In American waters it is probable that threshers are born throughout its range, very small free living specimens having been caught off New England on the one hand, and off Florida on the other. The embryos do not develop a placental attachment with the mother, and either 2 or 4 have been reported in gravid females.
This is an oceanic shark of temperate and subtropical seas. In the Atlantic it is known from southern Ireland and the North Sea to Madeira and the Mediterranean in the east, and also from the Cape of Good Hope; from Nova Scotia and the Gulf of St. Lawrence to Cuba and the northern part of the Gulf of Mexico in the west, and again from southern Brazil and northern Argentina. Seemingly it does not occur in the equatorial belt of the Atlantic. But it does in the Pacific, where it is known from Oregon to Panama and Chile. Threshers of this same type are also found in the central and western Pacific and in the Indian Ocean. Whether the thresher of the eastern side of the Pacific is identical with that of the Indian Ocean remains to be determined.
The thresher has often been seen off the southern coast of New England and in some numbers.

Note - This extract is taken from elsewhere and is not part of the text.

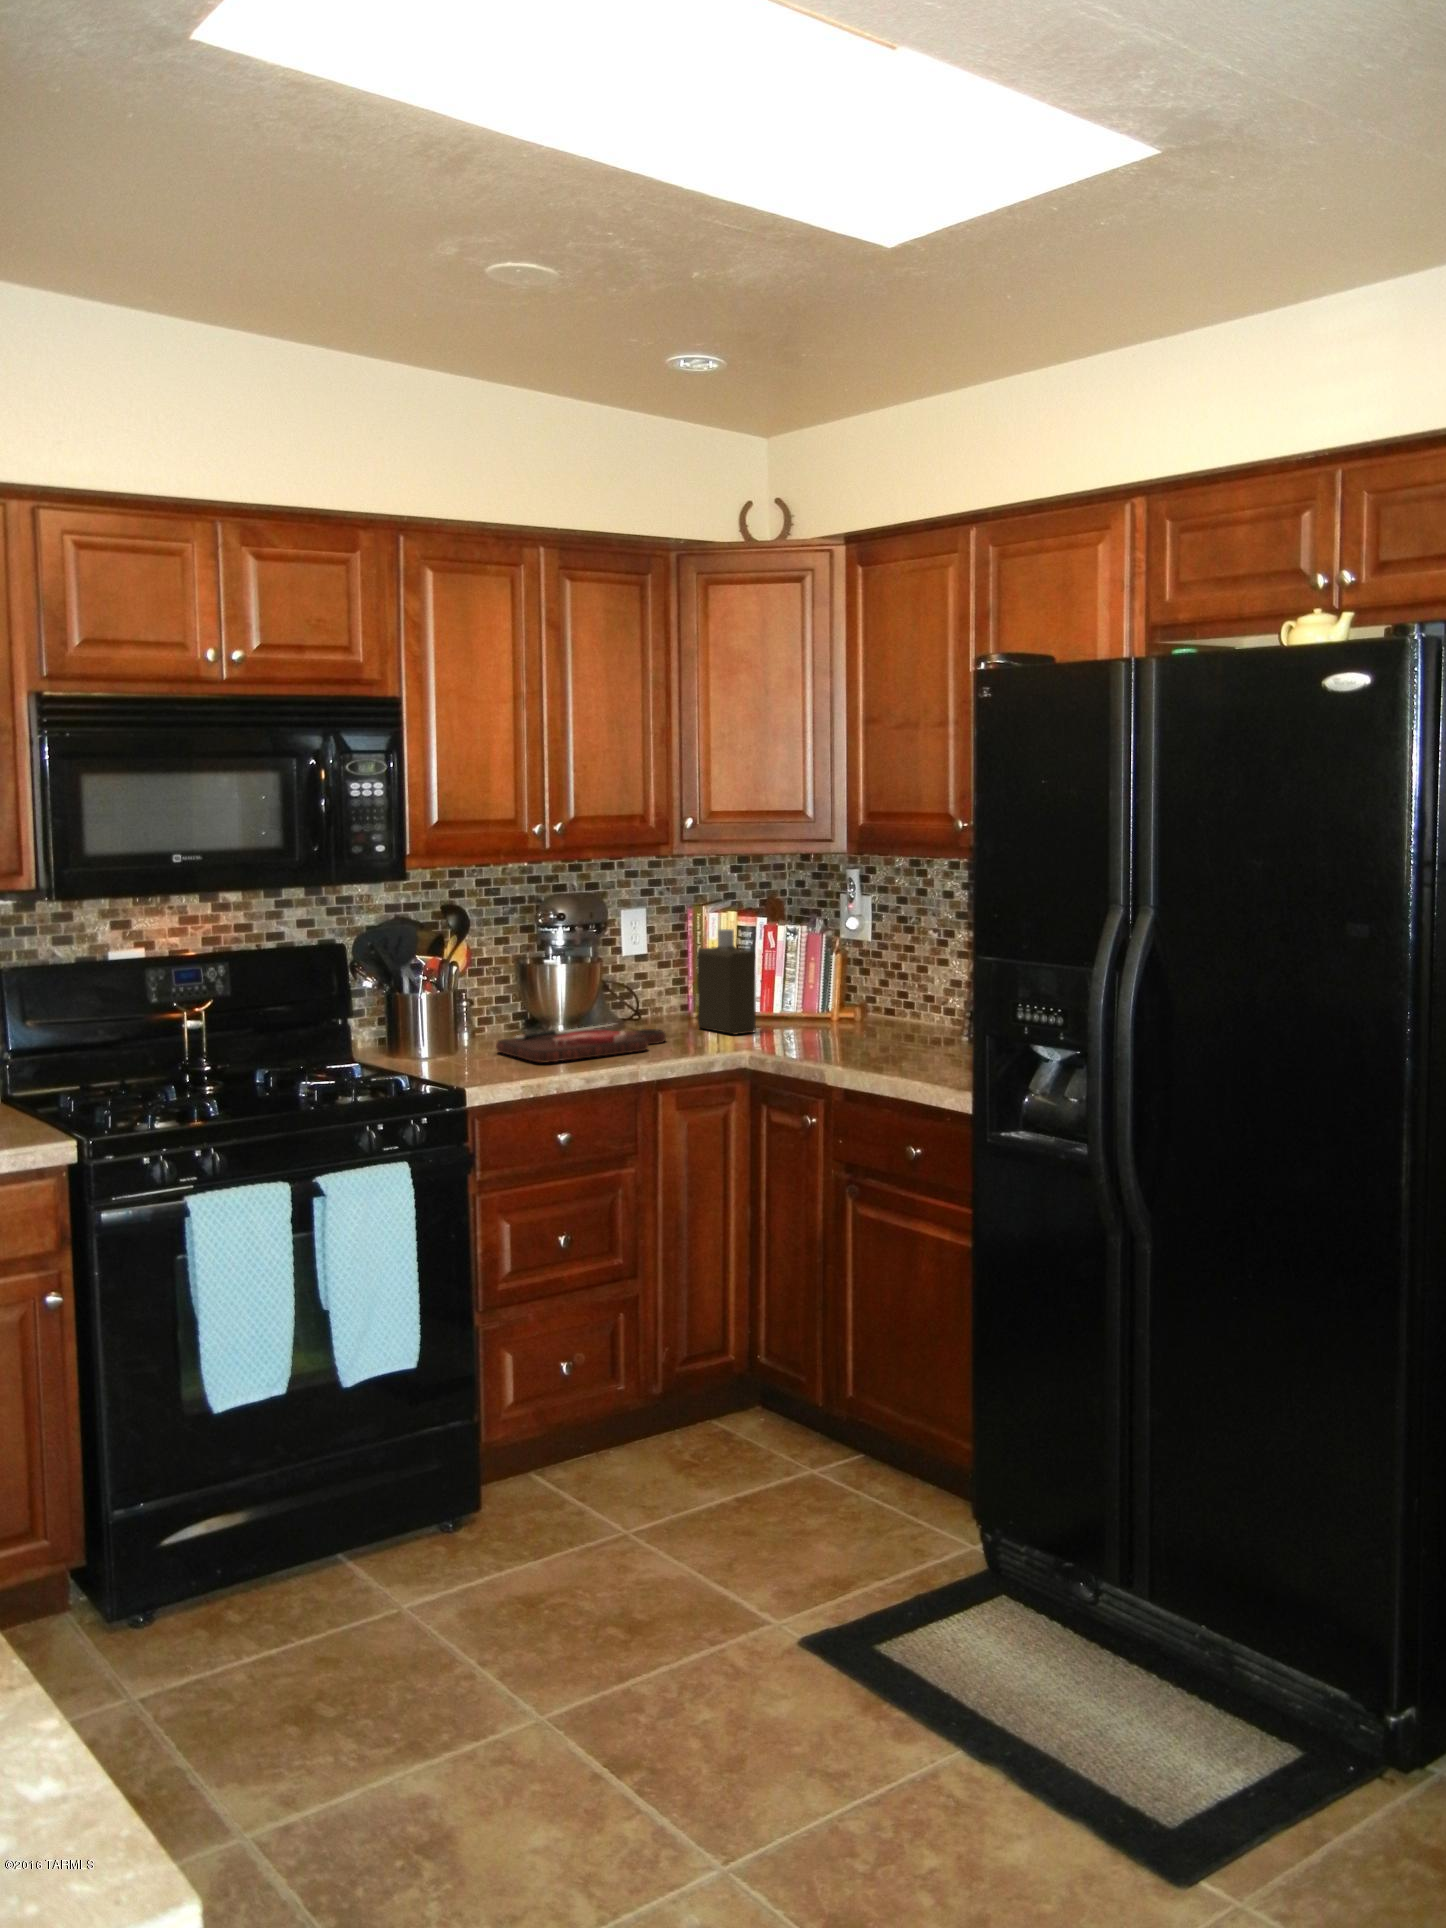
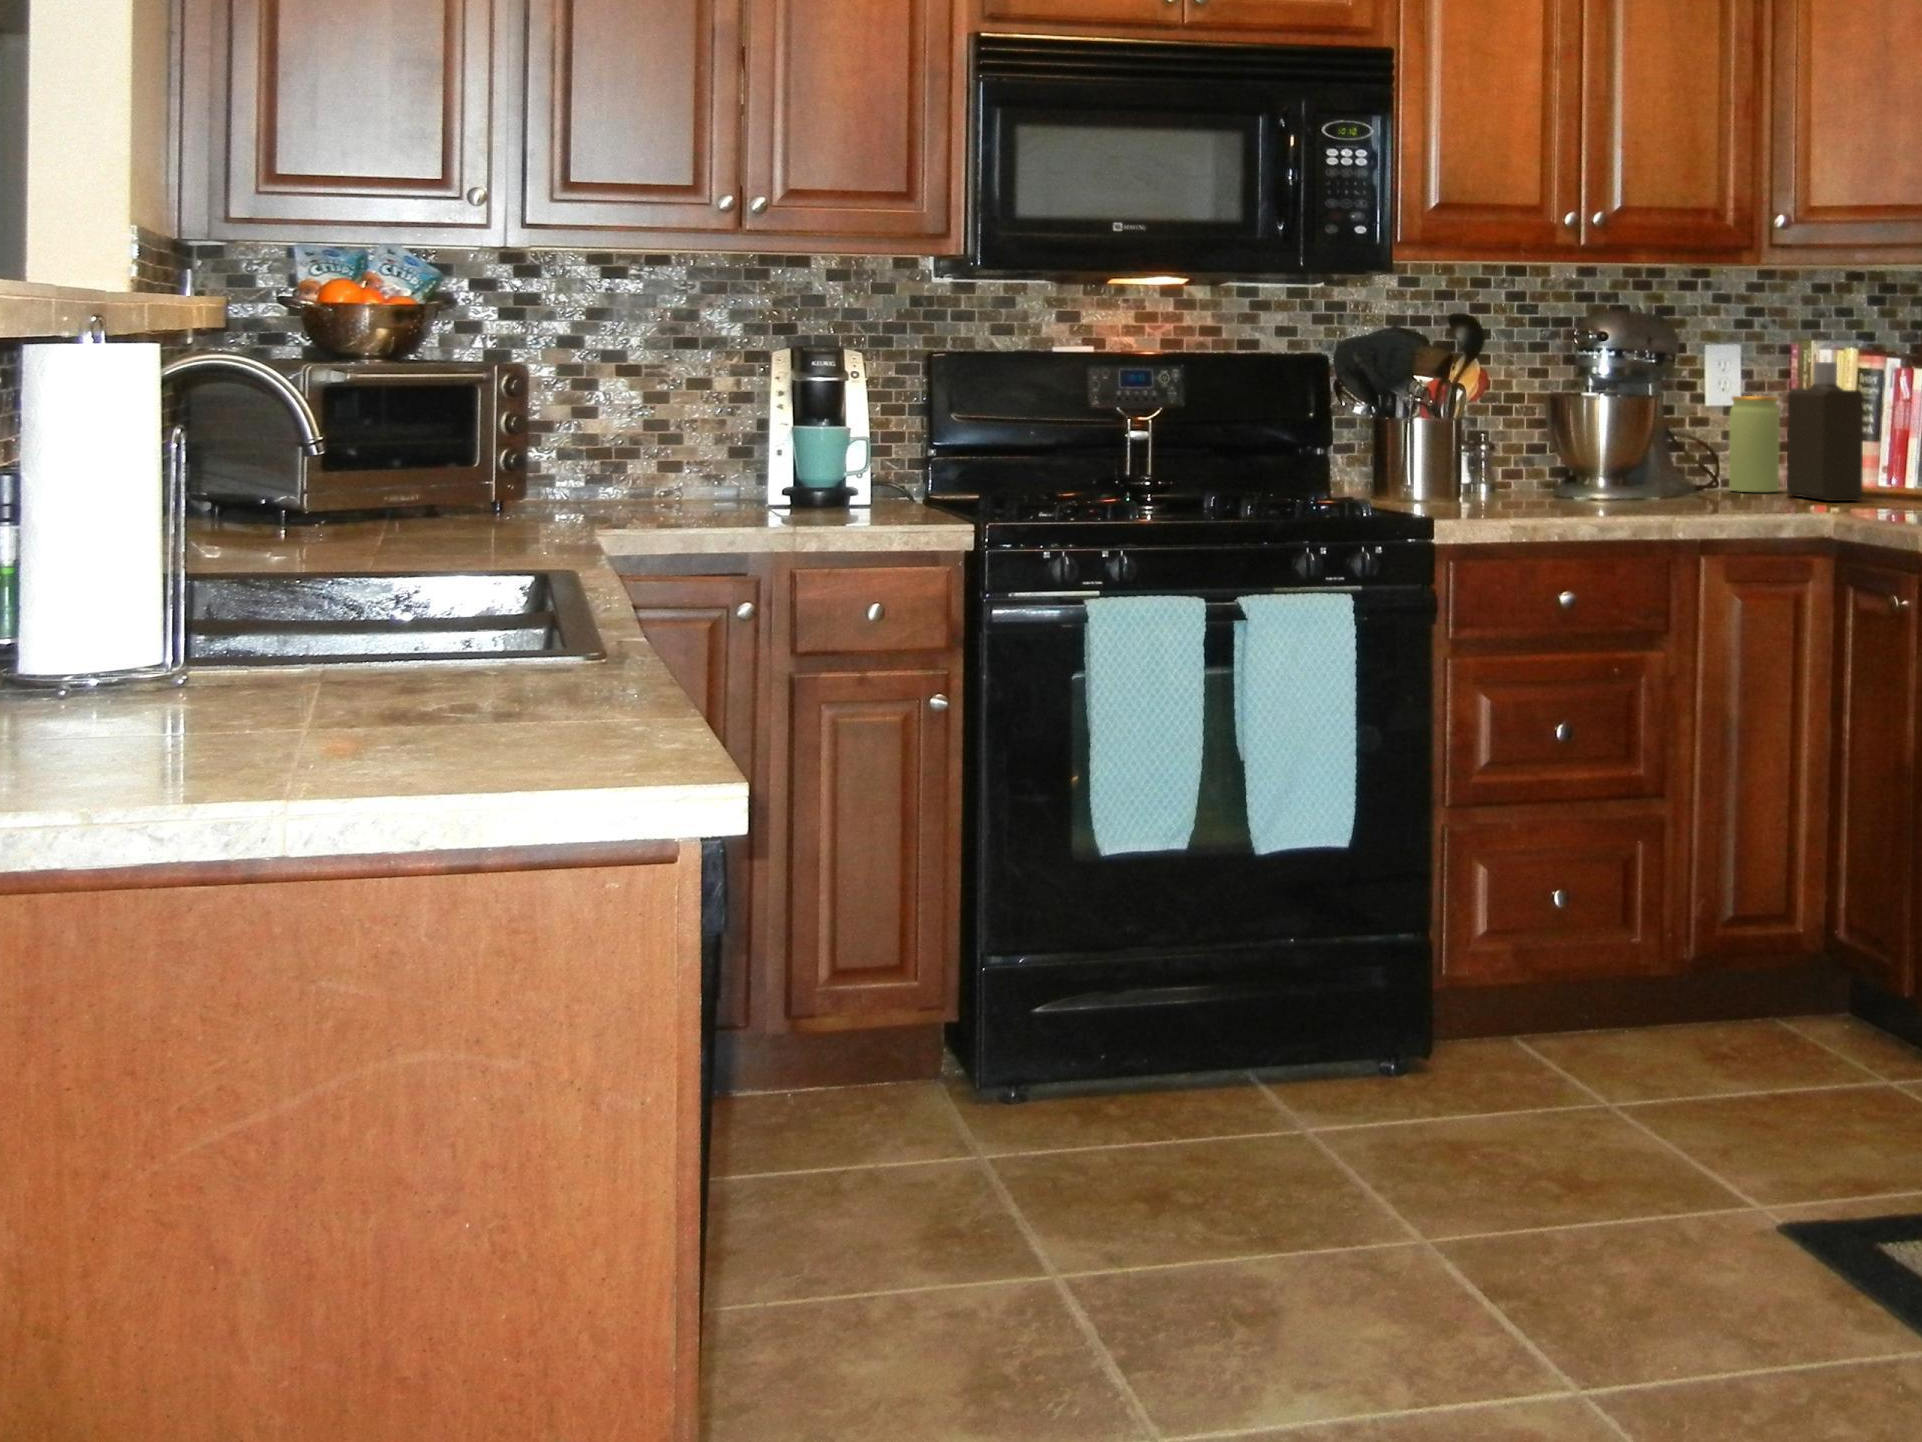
jar: none [650,951,687,1025] -> present [1729,396,1780,492]
cutting board: present [496,1025,666,1062] -> none [1503,472,1731,506]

Three about 16 feet long have been taken near Woods Hole, for example, in one trap in a single morning, and it has been classed as the commonest of the large sharks off Block Island. Scattered specimens also visit the Gulf of Maine in some years, though perhaps none in others. Thus two have been reported in print from Nantucket; we saw several large ones in Pollock Rip, off the southern angle of Cape Cod on August 4, 1913; it has been reported repeatedly on the coast of Massachusetts, as at Barnstable on Cape Cod Bay, where one about 10 feet long was taken in a trap on October 21, 1949, and from various localities in Massachusetts Bay (e. g. Boston Harbor and Nahant).
Records for it along the coast of Maine include the vicinity of Monhegan Island, east of Matinicus Island, the offing of Penobscot Bay where one weighing about 500 pounds (estimated) was caught in 1911 and another seen in 1911, in the vicinity of Eastport. It has also been taken in the cold waters of Passamaquoddy Bay; one for instance in a weir at Deer Island, August 28, 1936;[79] also in the Basin of Minas on the Nova Scotian shore of the Bay of Fundy. Occasionally a thresher is netted or seen off the outer coast of Nova Scotia. The most northerly record for it from our side of the Atlantic is for the Bay of Chaleur in the southern side of the Gulf of St. Lawrence. It is to be expected in Gulf of Maine waters only during the warm half of the year, perhaps May to October (April to late autumn for Woods Hole); in the cold season it altogether deserts our northern coasts for warmer seas.
The thresher is not common enough in the Gulf of Maine to be of any importance to fishermen one way or another, or to play [page 34] a practical role of any moment among the smaller fish. Further south, however, and wherever it is numerous in the Atlantic, it makes itself a pest, tangling and tearing mackerel nets as well as destroying and chasing away the more valuable fishes on which it feeds.
[76] Several of that size have been taken in the traps at Woods Hole.
[77] There is another group of species of the genus, with very large eyes, that live at greater depths; for discussion of these, see Bigelow and Schroeder (Fish. Western North Atlantic, Pt. 1, 1948, pp. 162, 163).
[78] Science, N. Ser., vol. 58, 1923, pp. 31-32.
[79] Reported by McKenzie, Proc. Nova Scotia Inst. Sci., vol. 20, 1939, p. 14.